El síndrome de las manos inquietas, Personal

De gris y amarillo

La semana pasada volví de pasar 15 días de vacaciones en Japón, y esta camiseta forma parte del pequeño lote de ropa que me cosí antes de salir (aquí el verano es breve y no especialmente cálido, así que realmente necesitaba ropa). La idea era tomar unas fotos preciosas en algún lugar genial, pero cada día de las vacaciones he tenido la cara brillante de sudor (Japón + verano = invernadero) y una “nebulosa” de pelo sobre mi cabeza que…. bueno, que mejor no enseñar las fotos en público, la verdad.

Ésta es, en realidad, mi segunda faded stripes. La primera vez que cosí el famosérrimo patrón de Ottobre lo hice con una tela de estampado hawaiano y, aunque queda muy bonita, la de rayas es mi favorita y tenía más ganas de publicarla… será que las flores no terminan de ser lo mío, o será que la combinación de gris y amarillo me gusta más de lo normal…

Mi otra camiseta queda, además, un poco grande a pesar de ser de mi talla, así que ésta la he cosido cortando directamente a ras de patrón, sin márgenes de costura. Y como queda perfecta (de talla), la próxima la coseré así también.

No tengo gran cosa que comentar al patrón que no se haya comentado ya un buen número de veces, así que me limitaré a repetir que es un patrón sencillo, pero no simplón y juguetón (enlazo al blog de fans).

Para esta versión he usado una tela de punto de camiseta de rayas grises y bies de punto amarillo. Las piezas de los hombros son de la misma tela cortada en ángulo de 90º con respecto al cuerpo y, por hacer la cosa un poco más chispeante, las he unido al cuerpo con una puntada decorativa de nido de abeja en hilo amarillo, la misma que he usado para rematar el bajo. Motivo especial de orgullo son las rayas perfectamente casadas 😀

Y ya que iba a publicar… ¿qué mejor que hacerlo en jueves y enlazar a RUMS?

¡Feliz día!

El síndrome de las manos inquietas, Personal

La camiseta de los dos días

La camiseta de los dos días no se llama así porque haya tardado dos días en hacerla, sino porque, al paso que vamos, si hay suerte este verano igual me la llego a poner dos días. Llevamos una “primavera” tremenda de viento y lluvia, a ver si le da al sol por terminar de salir un día de estos.

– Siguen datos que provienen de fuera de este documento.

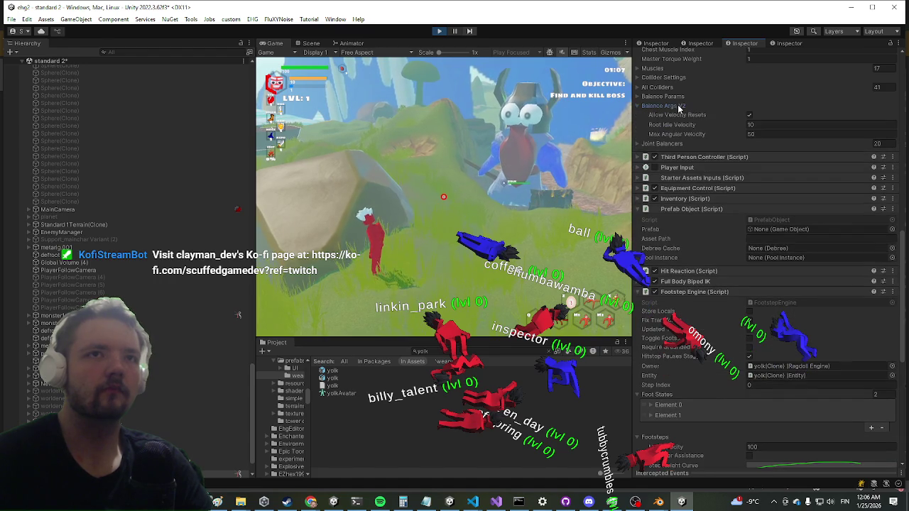
click(779, 124)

Como estoy intentando no comprar, quise aprovechar restos para probar Jo, un precioso patrón de Devanalana, y a puntito he estado de que no me llegase el hilo… ha sido un sudar hasta la última puntada.

Es un diseño muy sencillo y ponible y, además, tejido con el grosor que corresponde se teje bastante rápido. Claro que si hacéis como yo y lo tejéis con un hilo más fino ya se tarda un pelín más.

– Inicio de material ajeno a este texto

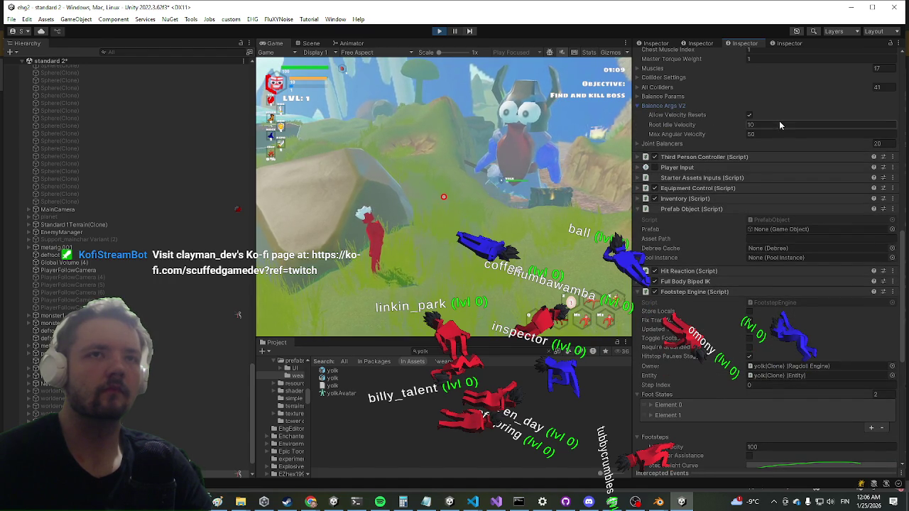
text(100)
key(Tab)
text(5000)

Pero bueno, en el proceso lo he pasado bien y el resltado, que a final de cuentas es lo que se ve, me gusta un montón. Tuve que introducir alguna variación con respecto al original para adaptarlo a mi hilo, y además tuve que prescindir de los lacitos de los hombros por falta de hilo.

Más datos en ravelry.

Y con poco más que decir, me enlazo a Rums, que para eso están los jueves 🙂

¡Saludos!

El síndrome de las manos inquietas, Personal

Yeyé

Así me siento con mi vestido nuevo, aunque no tenga ni la mitad de marcha que Concha Velasco 🙂

Con este vestido estoy de celebración porque he conseguido, después de más de un intento frustrado, coser a partir de un patrón calcado de una revista, en este caso la Ottobre 5/2013, que llevaba rulando por casa ya casi dos años. El patrón que he cosido es un vestido simple con manga ranglán, el modelo Friday Evening.

Y aparte de orgullosa de mi logro (:P), estoy bien satisfecha con el resultado. Me queda donde  tiene que quedar y como tiene que quedar, así que el próximo (que será el modelo camiseta) irá cortado sin miramientos y cosido del tirón.

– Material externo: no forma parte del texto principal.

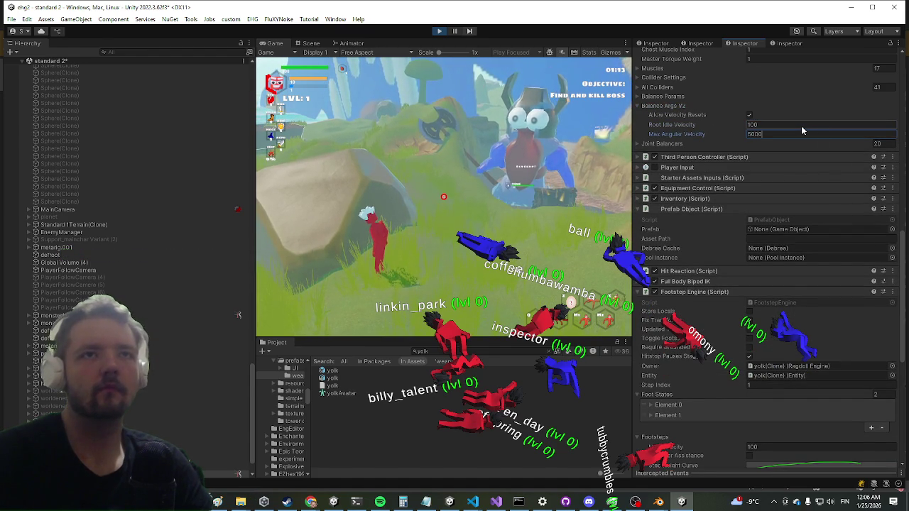
scroll(801, 130, up, 4)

La tela del cuerpo es un retal de tela de camiseta que, os lo prometo, dijo mi nombre en voz alta en cuanto entré a la tienda y no dejó de pedirme a gritos que lo comprase hasta que me vio sacar la tarjeta. Los 60 cm de tela para las mangas no eran un retal y me costaron bastante más que toda la tela del cuerpo :-/

En fin, aunque no me guste comprar caro no puedo negar que ¡me encanta mi vestido nuevo!

A pasear a RUMS 🙂

¡Feliz jueves!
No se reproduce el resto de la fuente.